Institute for Industrial Productivity (IIP)

  • Institute for Industrial Productivity (IIP)

    IIP was established in 2010 as one of the ClimateWork Foundation’s “best practice network” organizations – operating globally with a focus on reducing greenhouse gas emissions in the energy intensive industrial sectors such as cement, iron and steel, and chemicals. CEA played a key role in helping to stand-up this organization, providing operational support for over a year.

Climate Breakthrough

  • Climate Breakthrough

    In 2015, CEA was hired by the David and Lucile Packard Foundation to assess whether there were key strategic gaps in philanthropic investment in climate mitigation. The finding of this assessment was that a critical gap was in the how of philanthropy rather than the what. Philanthropy needed to take more risks, raise its ambitious, support a greater diversity of innovative approaches, and back capable, entrepreneurial individuals. A small group of funders, led by the Packard Foundation, came together to build a global award program for individual climate leaders with gigaton scale ideas. Climate Breakthrough has now issued 23 multi-million awards to individuals and small teams all over the world and is a leading funder of innovative, transformational climate solutions. From the initial analysis in 2015, through launch of the Climate Breakthrough award in 2016, through multiple institutional homes, staffing arrangements, and names, CEA played a central role in incubating and operating Climate Breakthrough until its spin-out as an independent organization in 2022.

Klamath River Renewal Corporation

  • Klamath River Renewal Corporation

    After years of conflict and tribal activism, a wide range of parties – including the Karuk and Yurok Tribes, the States of California and Oregon, local governments, irrigators, conservation and fishing groups, and the dam owner PacificCorp – came together in 2016 to forge an amendment to the Klamath Hydroelectric Settlement Agreement (KHSA) to guide the removal of four hydroelectric dams, the largest dam removal project ever attempted. By removing these dams, hundreds of miles of prime salmon habitat which historically had been the third most important salmon run in all of California would be restored forever. The Klamath River Renewal Corporation was established to manage the process to remove the dams and then work with all the interested parties to restore the formerly inundated lands. CEA was hired to provide interim leadership and staffing for all aspects of the effort, to recruit the permanent staff, and to establish Board management and governance activities for the first few years. The dams were completely removed in October 2024, ahead of schedule; fifteen days later, biologists observed a fall-run Chinook salmon spawning in a newly available tributary of Klamath river.

ClimateWorks Foundation

  • ClimateWorks Foundation

    In 2006, CEA was asked by a consortium of the world’s leading foundations – the David and Lucile Packard Foundation, the William and Flora Hewlett Foundation, the Doris Duke Charitable Foundation, the Energy Foundation, the Joyce Foundation, and the Oak Foundation – to develop a rigorous roadmap for coordinated philanthropic investment in climate change. CEA conducted a comprehensive review of existing philanthropic strategies, scientific and economic literature, and sector-wide interviews with leading climate experts. CEA’s findings, analysis, and philanthropic strategy recommendations were published in the Design to Win report. This landmark report soon became basis for launching the largest climate philanthropic effort at the time – a $1 billion investment to establish ClimateWorks Foundation. CEA went on to help launch ClimateWorks Foundation, supporting organizational design and build out; recruiting founding staff members; assisting with writing, editing, and communications strategy; and developing materials for the executive team, board of directors, external partners, funders, and the public. Since launching in 2008, ClimateWorks Foundation has served as a central hub and leader in the climate philanthropy sector, working globally and across sectors to reduce greenhouse gas emissions.

To do:
• a. List the foundations named in the project descriptions as members of the consortium that asked CEA in 2006 to develop a roadmap for climate philanthropy.
• b. Write out the part of the project descriptions that begins at the words "IIP was established" and stops after "over a year.".
You will not need the material for this work.

Data records:
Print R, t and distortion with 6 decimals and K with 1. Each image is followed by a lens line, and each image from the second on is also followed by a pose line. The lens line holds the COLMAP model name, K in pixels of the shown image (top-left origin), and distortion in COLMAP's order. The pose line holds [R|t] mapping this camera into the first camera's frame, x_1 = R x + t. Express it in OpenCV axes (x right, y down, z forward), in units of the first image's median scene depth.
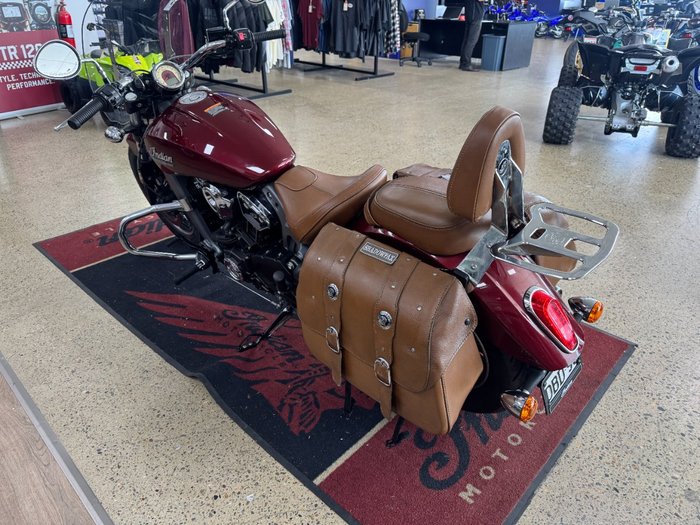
lens RADIAL K [[498.6, 0, 355.2], [0, 498.6, 258.2], [0, 0, 1]] dist [0.022805, -0.021824]
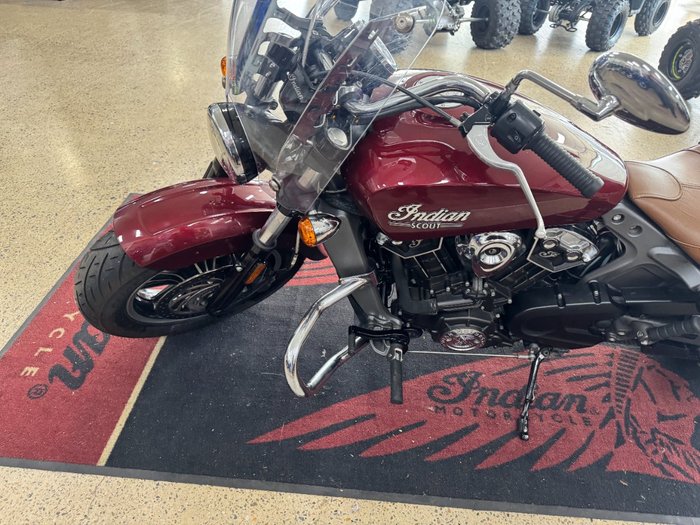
lens RADIAL K [[498.6, 0, 358.0], [0, 498.6, 267.8], [0, 0, 1]] dist [0.022805, -0.021824]
pose [[0.768944, -0.377601, 0.515891, -0.755495], [0.277597, 0.924104, 0.262625, -0.315964], [-0.575904, -0.058734, 0.815405, 0.609208]]
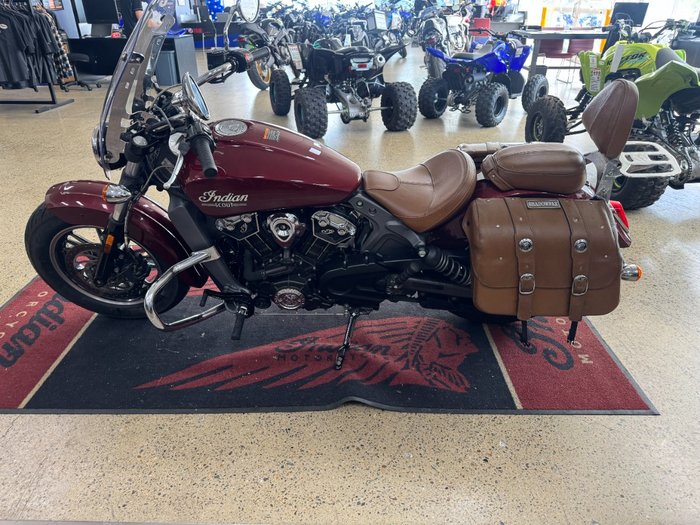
lens RADIAL K [[498.6, 0, 345.7], [0, 498.6, 267.0], [0, 0, 1]] dist [0.022805, -0.021824]
pose [[0.735978, -0.325871, 0.593417, -0.800598], [0.331437, 0.937740, 0.103893, -0.111523], [-0.590326, 0.120217, 0.798162, 0.191597]]
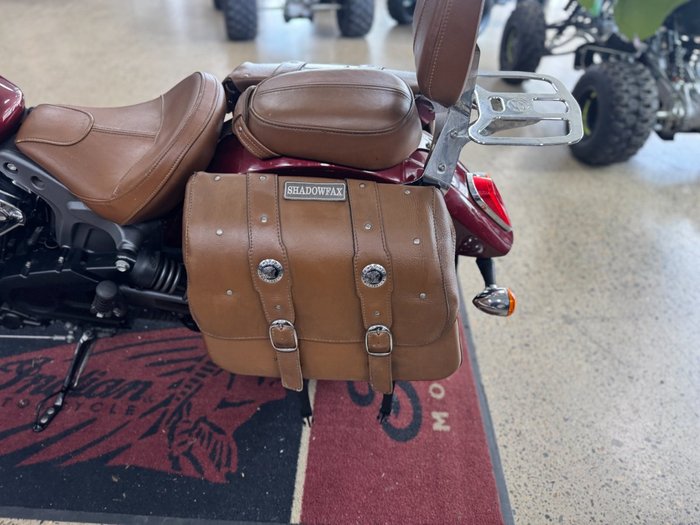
lens RADIAL K [[498.6, 0, 351.1], [0, 498.6, 268.0], [0, 0, 1]] dist [0.022805, -0.021824]
pose [[0.764855, -0.384635, 0.516771, -0.200344], [0.293984, 0.922190, 0.251274, -0.046495], [-0.573210, -0.040266, 0.818419, 0.287343]]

List of solutions:
• a.
- David and Lucile Packard Foundation
- William and Flora Hewlett Foundation
- Doris Duke Charitable Foundation
- Energy Foundation
- Joyce Foundation
- Oak Foundation

• b.
IIP was established in 2010 as one of the ClimateWork Foundation’s “best practice network” organizations – operating globally with a focus on reducing greenhouse gas emissions in the energy intensive industrial sectors such as cement, iron and steel, and chemicals. CEA played a key role in helping to stand-up this organization, providing operational support for over a year.